• Work instructions
Could you show each line of the records that contains the word "Tesla"?

• Dataset records

───

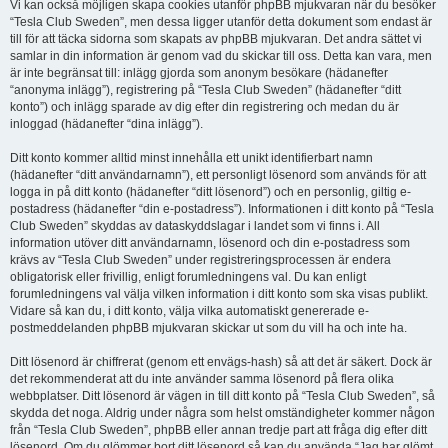
Vi kan också möjligen skapa cookies utanför phpBB mjukvaran när du besöker
“Tesla Club Sweden”, men dessa ligger utanför detta dokument som endast är
till för att täcka sidorna som skapats av phpBB mjukvaran. Det andra sättet vi
samlar in din information är genom vad du skickar till oss. Detta kan vara, men
är inte begränsat till: inlägg gjorda som anonym besökare (hädanefter
“anonyma inlägg”), registrering på “Tesla Club Sweden” (hädanefter “ditt
konto”) och inlägg sparade av dig efter din registrering och medan du är
inloggad (hädanefter “dina inlägg”).
Ditt konto kommer alltid minst innehålla ett unikt identifierbart namn
(hädanefter “ditt användarnamn”), ett personligt lösenord som används för att
logga in på ditt konto (hädanefter “ditt lösenord”) och en personlig, giltig e-
postadress (hädanefter “din e-postadress”). Informationen i ditt konto på “Tesla
Club Sweden” skyddas av dataskyddslagar i landet som vi finns i. All
information utöver ditt användarnamn, lösenord och din e-postadress som
krävs av “Tesla Club Sweden” under registreringsprocessen är endera
obligatorisk eller frivillig, enligt forumledningens val. Du kan enligt
forumledningens val välja vilken information i ditt konto som ska visas publikt.
Vidare så kan du, i ditt konto, välja vilka automatiskt genererade e-
postmeddelanden phpBB mjukvaran skickar ut som du vill ha och inte ha.
Ditt lösenord är chiffrerat (genom ett envägs-hash) så att det är säkert. Dock är
det rekommenderat att du inte använder samma lösenord på flera olika
webbplatser. Ditt lösenord är vägen in till ditt konto på “Tesla Club Sweden”, så
skydda det noga. Aldrig under några som helst omständigheter kommer någon
från “Tesla Club Sweden”, phpBB eller annan tredje part att fråga dig efter ditt
lösenord. Om du glömmer bort ditt lösenord så kan du använda “Jag har glömt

───

• Reply to the exercise
“Tesla Club Sweden”, men dessa ligger utanför detta dokument som endast är
“anonyma inlägg”), registrering på “Tesla Club Sweden” (hädanefter “ditt
postadress (hädanefter “din e-postadress”). Informationen i ditt konto på “Tesla
krävs av “Tesla Club Sweden” under registreringsprocessen är endera
webbplatser. Ditt lösenord är vägen in till ditt konto på “Tesla Club Sweden”, så
från “Tesla Club Sweden”, phpBB eller annan tredje part att fråga dig efter ditt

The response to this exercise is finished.